Tus ojos, Padre, no se dirigían hacia lo más simple, confirmar lo que ya sabemos. Iban más allá: escrutaban nuestros rostros de niños hambrientos de aventura, fascinados por aquel hombre siempre viejo y siempre atento. Alzabas la vista hacia el Cuera y nosotros la seguíamos como quien espera le descifren el mapa del tesoro. Eran aquellos días en que escribías las cartas a La Nueva España con la esperanza de que alguna vez publicaran alguna. Los tiempos en los que te sumergiste en aquella obra inmensa de los mineros del Potosí, una odisea en verso que dejaste manuscrita en un libro de tapas gruesas que quedó cerrado y silencioso sólo para los ojos de tus hijos y tus nietos. Aquí lo tengo, frente a mí, envejecido, como te recuerdo, pero vivo en el momento en que vuelva a decidirme a abrirlo y recuperar el hilo de una historia que alumbraste desde el recuerdo de las minas de Alevia en las que te dejaste media vida y los pulmones. Ay, ay, ay.
Los dioses, que es, como dice Tesson, la forma redicha en que nos referimos al azar, te hurtaron la fortuna de ver en imprenta lo que escribiste porque querías habitar el mundo como poeta, como ese Hölderlin al que alguna vez leíste, o debiste hacerlo porque, como él, aceptaste amoldarte a las exigencias del destino.
Al parecer, querido abuelo, el tiempo y el trayecto vital de algunos herederos trabajaron para que aquello que sabías grande y no alcanzaste permaneciese como herencia genética y tu apellido firmara columnas y en otra generación estallase en poesía.

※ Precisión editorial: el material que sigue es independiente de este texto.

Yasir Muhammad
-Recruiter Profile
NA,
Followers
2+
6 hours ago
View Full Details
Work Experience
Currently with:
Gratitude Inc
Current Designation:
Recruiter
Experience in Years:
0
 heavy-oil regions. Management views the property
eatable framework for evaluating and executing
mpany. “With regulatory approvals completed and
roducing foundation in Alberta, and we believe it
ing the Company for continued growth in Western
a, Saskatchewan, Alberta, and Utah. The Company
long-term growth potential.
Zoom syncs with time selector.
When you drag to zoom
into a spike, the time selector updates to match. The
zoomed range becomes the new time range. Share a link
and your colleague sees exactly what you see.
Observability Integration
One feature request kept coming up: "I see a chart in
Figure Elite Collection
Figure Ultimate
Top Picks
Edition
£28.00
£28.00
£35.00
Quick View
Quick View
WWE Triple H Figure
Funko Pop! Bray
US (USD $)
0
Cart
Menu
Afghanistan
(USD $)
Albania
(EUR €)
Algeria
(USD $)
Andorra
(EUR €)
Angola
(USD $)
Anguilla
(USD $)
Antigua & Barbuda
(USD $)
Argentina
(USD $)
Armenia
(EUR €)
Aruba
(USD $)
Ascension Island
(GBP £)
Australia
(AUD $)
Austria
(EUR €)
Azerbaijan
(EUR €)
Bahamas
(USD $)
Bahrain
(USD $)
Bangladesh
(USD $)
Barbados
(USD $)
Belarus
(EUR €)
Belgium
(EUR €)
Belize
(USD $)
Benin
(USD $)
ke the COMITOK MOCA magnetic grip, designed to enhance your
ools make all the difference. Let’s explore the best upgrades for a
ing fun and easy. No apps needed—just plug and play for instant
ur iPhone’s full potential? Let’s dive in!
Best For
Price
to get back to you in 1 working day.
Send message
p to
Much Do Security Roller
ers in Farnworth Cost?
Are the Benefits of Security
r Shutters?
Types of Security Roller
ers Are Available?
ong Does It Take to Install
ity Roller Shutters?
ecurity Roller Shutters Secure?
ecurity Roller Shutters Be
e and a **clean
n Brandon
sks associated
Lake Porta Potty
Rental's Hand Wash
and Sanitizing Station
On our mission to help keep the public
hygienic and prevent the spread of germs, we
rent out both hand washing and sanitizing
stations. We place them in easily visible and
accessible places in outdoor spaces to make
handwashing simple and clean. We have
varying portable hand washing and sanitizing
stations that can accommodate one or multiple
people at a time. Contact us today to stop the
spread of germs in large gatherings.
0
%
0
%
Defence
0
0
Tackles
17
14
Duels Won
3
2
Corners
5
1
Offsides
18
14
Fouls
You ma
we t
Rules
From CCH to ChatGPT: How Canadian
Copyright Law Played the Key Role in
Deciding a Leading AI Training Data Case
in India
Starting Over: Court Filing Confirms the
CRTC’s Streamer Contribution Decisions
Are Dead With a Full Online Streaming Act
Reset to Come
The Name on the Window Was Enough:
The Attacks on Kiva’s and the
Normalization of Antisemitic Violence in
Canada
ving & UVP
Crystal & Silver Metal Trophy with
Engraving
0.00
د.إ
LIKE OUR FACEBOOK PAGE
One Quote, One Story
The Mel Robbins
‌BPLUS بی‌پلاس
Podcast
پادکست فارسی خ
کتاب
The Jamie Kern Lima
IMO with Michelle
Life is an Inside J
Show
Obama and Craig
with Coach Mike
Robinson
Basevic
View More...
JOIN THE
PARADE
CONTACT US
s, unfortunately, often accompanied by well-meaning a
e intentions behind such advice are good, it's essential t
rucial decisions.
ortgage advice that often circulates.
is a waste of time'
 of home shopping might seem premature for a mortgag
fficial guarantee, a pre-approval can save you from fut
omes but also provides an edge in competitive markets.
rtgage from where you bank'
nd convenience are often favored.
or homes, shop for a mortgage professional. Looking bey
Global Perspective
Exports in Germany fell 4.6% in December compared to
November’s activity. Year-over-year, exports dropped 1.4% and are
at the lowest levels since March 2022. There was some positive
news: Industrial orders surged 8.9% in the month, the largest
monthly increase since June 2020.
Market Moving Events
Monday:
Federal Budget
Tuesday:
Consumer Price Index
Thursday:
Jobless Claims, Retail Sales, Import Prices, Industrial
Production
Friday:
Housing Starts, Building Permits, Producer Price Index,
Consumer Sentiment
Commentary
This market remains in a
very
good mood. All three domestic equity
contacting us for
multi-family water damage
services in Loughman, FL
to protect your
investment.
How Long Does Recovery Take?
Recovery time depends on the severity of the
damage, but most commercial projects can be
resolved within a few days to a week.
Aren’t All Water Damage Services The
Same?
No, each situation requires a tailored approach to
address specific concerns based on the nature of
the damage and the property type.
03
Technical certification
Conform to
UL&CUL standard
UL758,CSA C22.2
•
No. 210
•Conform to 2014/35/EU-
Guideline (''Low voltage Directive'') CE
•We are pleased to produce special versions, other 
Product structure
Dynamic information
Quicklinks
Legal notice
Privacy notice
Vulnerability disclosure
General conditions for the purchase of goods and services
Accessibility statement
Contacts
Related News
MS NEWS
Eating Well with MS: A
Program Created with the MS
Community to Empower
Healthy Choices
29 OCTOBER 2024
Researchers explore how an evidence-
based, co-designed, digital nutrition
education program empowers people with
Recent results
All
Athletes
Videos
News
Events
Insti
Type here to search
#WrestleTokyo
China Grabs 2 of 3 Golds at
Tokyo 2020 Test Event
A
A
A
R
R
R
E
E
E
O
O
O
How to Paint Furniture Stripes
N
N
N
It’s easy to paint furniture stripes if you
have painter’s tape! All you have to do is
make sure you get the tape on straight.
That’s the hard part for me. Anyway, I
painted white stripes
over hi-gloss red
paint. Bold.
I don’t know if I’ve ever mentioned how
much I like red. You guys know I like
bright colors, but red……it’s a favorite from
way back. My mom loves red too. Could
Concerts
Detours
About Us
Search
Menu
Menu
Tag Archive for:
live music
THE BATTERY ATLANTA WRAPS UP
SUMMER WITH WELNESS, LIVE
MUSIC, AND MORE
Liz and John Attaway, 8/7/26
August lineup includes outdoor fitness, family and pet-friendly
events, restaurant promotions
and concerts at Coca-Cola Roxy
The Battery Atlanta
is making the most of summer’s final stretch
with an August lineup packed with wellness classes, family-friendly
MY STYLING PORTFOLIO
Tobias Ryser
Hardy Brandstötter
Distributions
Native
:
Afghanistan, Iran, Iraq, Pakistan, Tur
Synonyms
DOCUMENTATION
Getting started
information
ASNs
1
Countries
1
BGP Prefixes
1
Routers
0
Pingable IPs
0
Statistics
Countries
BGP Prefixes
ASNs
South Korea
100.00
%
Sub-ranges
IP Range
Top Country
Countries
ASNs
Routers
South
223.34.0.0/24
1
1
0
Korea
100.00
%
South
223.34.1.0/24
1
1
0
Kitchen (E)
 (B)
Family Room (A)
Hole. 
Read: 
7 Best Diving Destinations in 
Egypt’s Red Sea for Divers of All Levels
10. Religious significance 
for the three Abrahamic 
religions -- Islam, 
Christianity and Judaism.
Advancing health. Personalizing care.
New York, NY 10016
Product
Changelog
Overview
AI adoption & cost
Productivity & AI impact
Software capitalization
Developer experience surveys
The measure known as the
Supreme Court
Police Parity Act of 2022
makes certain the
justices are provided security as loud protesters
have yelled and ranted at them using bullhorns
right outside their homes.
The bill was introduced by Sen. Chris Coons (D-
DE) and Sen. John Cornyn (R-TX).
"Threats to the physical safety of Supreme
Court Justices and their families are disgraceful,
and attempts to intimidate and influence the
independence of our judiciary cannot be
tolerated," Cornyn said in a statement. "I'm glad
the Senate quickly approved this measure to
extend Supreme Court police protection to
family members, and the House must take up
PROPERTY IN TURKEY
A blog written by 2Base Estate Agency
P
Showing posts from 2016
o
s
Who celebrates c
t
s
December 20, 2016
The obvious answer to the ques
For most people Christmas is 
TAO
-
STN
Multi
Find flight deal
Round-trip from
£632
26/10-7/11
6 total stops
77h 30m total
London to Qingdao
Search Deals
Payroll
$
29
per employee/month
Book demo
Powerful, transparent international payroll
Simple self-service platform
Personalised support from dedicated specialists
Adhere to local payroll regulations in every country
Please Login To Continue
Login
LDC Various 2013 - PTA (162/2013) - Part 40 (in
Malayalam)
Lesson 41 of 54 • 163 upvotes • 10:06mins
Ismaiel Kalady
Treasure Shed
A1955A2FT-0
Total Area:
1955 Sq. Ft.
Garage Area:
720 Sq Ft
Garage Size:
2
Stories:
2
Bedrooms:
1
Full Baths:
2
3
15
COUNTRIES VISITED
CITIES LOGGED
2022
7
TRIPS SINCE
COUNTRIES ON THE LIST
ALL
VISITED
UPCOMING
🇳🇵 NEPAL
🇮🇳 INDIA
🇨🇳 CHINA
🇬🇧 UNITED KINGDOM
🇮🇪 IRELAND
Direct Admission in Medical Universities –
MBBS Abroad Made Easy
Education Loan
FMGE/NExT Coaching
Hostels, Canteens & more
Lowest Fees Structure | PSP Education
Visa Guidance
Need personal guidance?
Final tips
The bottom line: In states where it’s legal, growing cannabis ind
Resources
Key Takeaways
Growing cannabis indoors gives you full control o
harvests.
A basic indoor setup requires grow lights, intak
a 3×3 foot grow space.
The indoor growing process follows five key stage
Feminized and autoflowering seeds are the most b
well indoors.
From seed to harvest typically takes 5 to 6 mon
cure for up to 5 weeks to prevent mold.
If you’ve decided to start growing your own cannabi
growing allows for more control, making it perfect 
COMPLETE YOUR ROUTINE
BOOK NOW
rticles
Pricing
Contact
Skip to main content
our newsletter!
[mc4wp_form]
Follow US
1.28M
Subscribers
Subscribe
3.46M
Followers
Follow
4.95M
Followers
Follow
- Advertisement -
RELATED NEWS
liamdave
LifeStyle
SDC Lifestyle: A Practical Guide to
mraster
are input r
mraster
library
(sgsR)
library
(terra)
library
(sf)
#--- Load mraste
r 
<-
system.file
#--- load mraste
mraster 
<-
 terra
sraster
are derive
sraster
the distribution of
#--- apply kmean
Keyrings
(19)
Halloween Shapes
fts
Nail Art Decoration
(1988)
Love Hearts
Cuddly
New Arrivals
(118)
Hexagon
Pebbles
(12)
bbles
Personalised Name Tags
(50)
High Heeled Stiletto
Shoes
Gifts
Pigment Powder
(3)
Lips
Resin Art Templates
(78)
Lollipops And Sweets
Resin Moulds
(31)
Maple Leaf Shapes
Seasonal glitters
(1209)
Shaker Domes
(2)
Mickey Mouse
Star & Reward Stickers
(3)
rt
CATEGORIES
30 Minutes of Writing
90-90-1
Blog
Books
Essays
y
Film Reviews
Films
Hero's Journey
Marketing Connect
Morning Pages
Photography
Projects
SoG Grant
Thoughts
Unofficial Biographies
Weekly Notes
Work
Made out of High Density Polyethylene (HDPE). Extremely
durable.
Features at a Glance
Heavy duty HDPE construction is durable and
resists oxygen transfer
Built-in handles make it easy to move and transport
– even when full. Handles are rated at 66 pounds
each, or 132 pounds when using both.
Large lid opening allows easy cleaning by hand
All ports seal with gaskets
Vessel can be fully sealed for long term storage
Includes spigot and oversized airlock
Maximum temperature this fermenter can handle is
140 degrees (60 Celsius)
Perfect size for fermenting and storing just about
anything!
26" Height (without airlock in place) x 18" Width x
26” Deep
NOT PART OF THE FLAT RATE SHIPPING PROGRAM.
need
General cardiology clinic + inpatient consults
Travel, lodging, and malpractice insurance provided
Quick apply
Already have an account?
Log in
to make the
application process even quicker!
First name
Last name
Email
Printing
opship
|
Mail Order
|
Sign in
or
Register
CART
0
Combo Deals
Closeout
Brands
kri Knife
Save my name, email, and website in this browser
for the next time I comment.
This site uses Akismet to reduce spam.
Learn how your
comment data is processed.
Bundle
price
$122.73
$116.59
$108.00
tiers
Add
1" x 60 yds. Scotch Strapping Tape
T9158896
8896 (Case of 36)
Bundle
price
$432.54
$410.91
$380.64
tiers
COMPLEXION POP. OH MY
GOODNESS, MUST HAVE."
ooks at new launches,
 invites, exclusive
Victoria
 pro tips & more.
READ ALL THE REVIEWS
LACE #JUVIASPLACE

Hoy te veo aquí, en los poemas de Ana Lucas, en algunas obras de tu nieto, en el talento silencioso y eficaz de no pocos creadores de tu estirpe que en tu apellido llevan tu talento.
El hombre ha llegado a la Luna. Y tus escritos vuelan desde hace tiempo entre las líneas y los marcos de lo creado por quienes tú mismo terminaste por alumbrar.
Juan Ramón Lucas, periodista y escritor, es autor de Agua de Luna (Espasa).